Rewrite the rows below, switching each "photo" to "image" and keeping everything else unchanged. Leave the pictures out of your answer.

┄┄┄┄┄┄┄┄┄┄┄┄┄┄┄┄┄┄┄┄

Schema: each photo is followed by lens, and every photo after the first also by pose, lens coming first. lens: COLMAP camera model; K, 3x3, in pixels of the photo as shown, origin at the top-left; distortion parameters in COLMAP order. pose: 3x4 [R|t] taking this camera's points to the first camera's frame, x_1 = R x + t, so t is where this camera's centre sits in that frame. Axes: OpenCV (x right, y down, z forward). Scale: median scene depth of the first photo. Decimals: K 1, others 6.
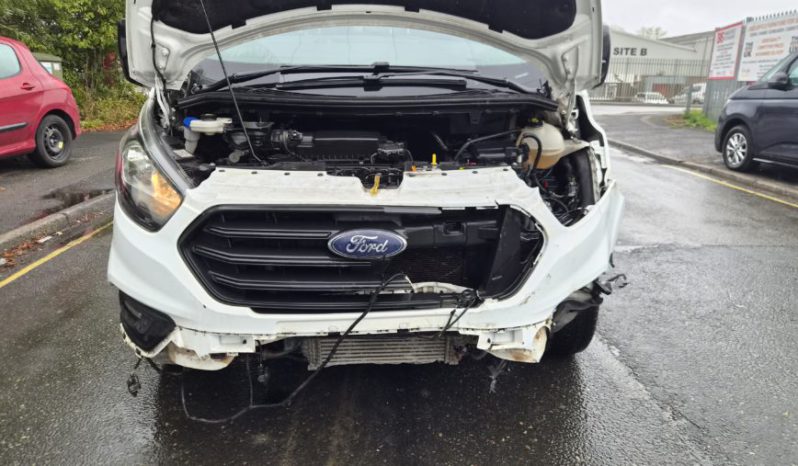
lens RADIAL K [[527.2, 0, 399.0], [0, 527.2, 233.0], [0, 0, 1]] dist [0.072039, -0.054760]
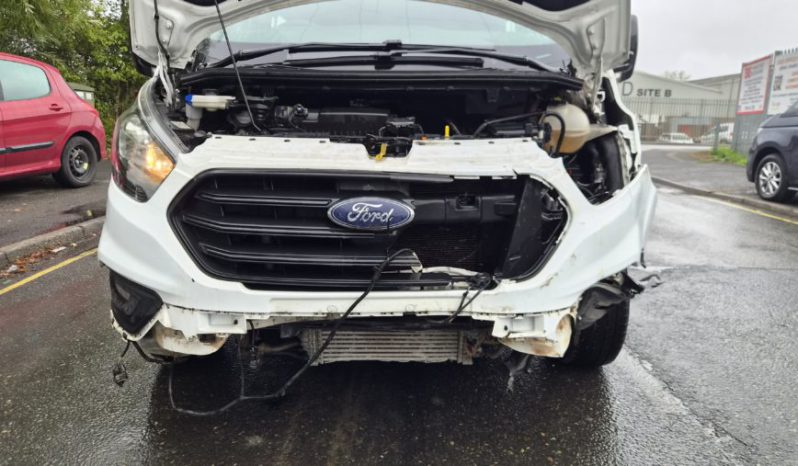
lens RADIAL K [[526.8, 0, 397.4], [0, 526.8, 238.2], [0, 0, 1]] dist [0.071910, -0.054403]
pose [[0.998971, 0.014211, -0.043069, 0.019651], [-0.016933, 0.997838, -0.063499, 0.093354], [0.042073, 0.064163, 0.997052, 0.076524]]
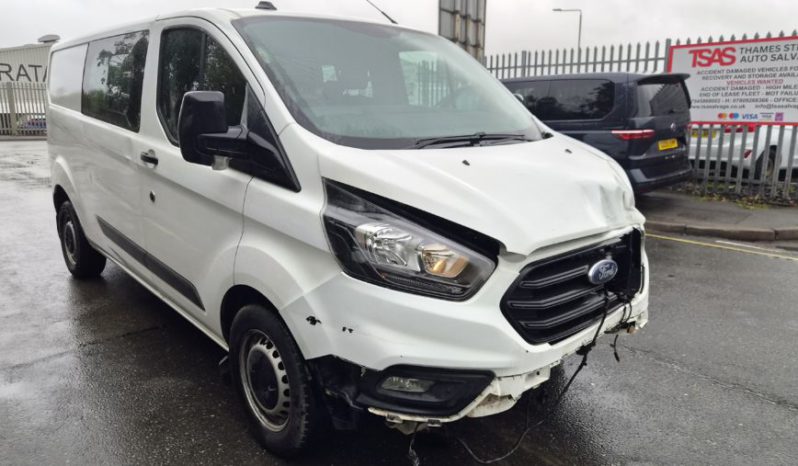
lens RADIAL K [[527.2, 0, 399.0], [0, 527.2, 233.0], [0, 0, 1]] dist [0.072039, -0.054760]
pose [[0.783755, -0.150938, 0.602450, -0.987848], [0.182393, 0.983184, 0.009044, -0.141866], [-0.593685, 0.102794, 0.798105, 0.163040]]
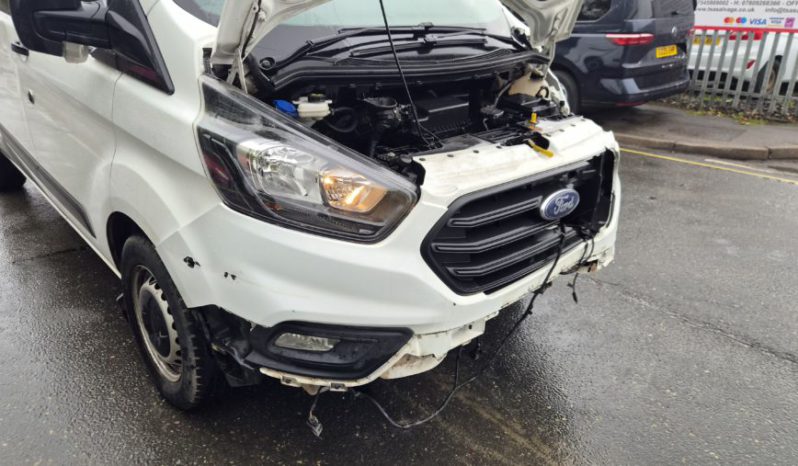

┄┄┄┄┄┄┄┄┄┄┄┄┄┄┄┄┄┄┄┄

### REPLY
Schema: each image is followed by lens, and every image after the first also by pose, lens coming first. lens: COLMAP camera model; K, 3x3, in pixels of the image as shown, origin at the top-left; distortion parameters in COLMAP order. pose: 3x4 [R|t] taking this camera's points to the first camera's frame, x_1 = R x + t, so t is where this camera's centre sits in that frame. Axes: OpenCV (x right, y down, z forward). Scale: median scene depth of the first image. Decimals: K 1, others 6.
lens RADIAL K [[527.2, 0, 399.0], [0, 527.2, 233.0], [0, 0, 1]] dist [0.072039, -0.054760]
lens RADIAL K [[526.8, 0, 397.4], [0, 526.8, 238.2], [0, 0, 1]] dist [0.071910, -0.054403]
pose [[0.998971, 0.014211, -0.043069, 0.019651], [-0.016933, 0.997838, -0.063499, 0.093354], [0.042073, 0.064163, 0.997052, 0.076524]]
lens RADIAL K [[527.2, 0, 399.0], [0, 527.2, 233.0], [0, 0, 1]] dist [0.072039, -0.054760]
pose [[0.783755, -0.150938, 0.602450, -0.987848], [0.182393, 0.983184, 0.009044, -0.141866], [-0.593685, 0.102794, 0.798105, 0.163040]]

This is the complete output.